- Date: 22–28 February
- Edition: 3rd
- Surface: Hard (Indoor)
- Location: Nur-Sultan, Kazakhstan

Champions

Singles
- Mackenzie McDonald

Doubles
- Denys Molchanov / Aleksandr Nedovyesov
| Nur-Sultan Challenger |

= 2021 Nur-Sultan Challenger =

2021 professional tennis tournament

The 2021 Nur-Sultan Challenger was a professional tennis tournament played on indoor hard courts. It was the third edition of the tournament which was part of the 2021 ATP Challenger Tour. It took place in Nur-Sultan, Kazakhstan between 22 and 28 February 2021.

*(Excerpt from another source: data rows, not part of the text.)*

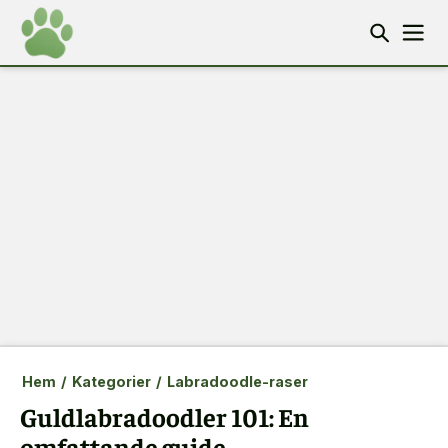
Hem
/
Kategorier
/
Labradoodle-raser
Guldlabradoodler 101: En
omfattande guide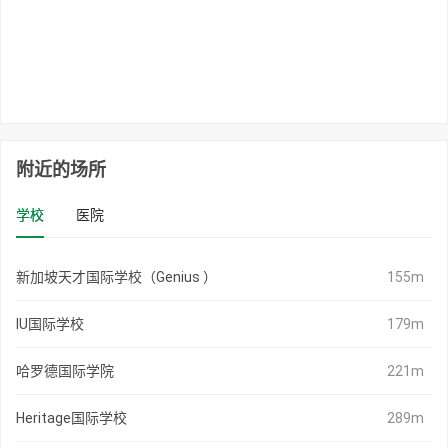
附近的场所
学校
医院
新加坡天才国际学校（Genius ）
155m
IU国际学校
179m
哈罗德国际学院
221m
Heritage国际学校
289m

==Singles main-draw entrants==
===Seeds===

| Country | Player | Rank^{1} | Seed |
|---|---|---|---|
| KAZ | Mikhail Kukushkin | 90 | 1 |
| RUS | Evgeny Donskoy | 123 | 2 |
| GER | Cedrik-Marcel Stebe | 129 | 3 |
| IND | Prajnesh Gunneswaran | 131 | 4 |
| SUI | Henri Laaksonen | 139 | 5 |
| AUT | Jurij Rodionov | 152 | 6 |
| SVK | Martin Kližan | 158 | 7 |
| SLO | Blaž Rola | 159 | 8 |

- ^{1} Rankings are as of 15 February 2021.

===Other entrants===
The following players received wildcards into the singles main draw:
- KAZ Timofey Skatov
- KAZ Dostanbek Tashbulatov
- KAZ Denis Yevseyev

The following players received entry into the singles main draw as alternates:
- USA Ulises Blanch
- TPE Wu Tung-lin

The following players received entry from the qualifying draw:
- RUS Bogdan Bobrov
- RUS Pavel Kotov
- UKR Vladyslav Manafov
- GBR Ryan Peniston

The following players received entry as lucky losers:
- RUS Ivan Nedelko
- ECU Roberto Quiroz

==Champions==
===Singles===

- USA Mackenzie McDonald def. AUT Jurij Rodionov 6–1, 6–2.

===Doubles===

- UKR Denys Molchanov / KAZ Aleksandr Nedovyesov def. USA Nathan Pasha / USA Max Schnur 6–4, 6–4.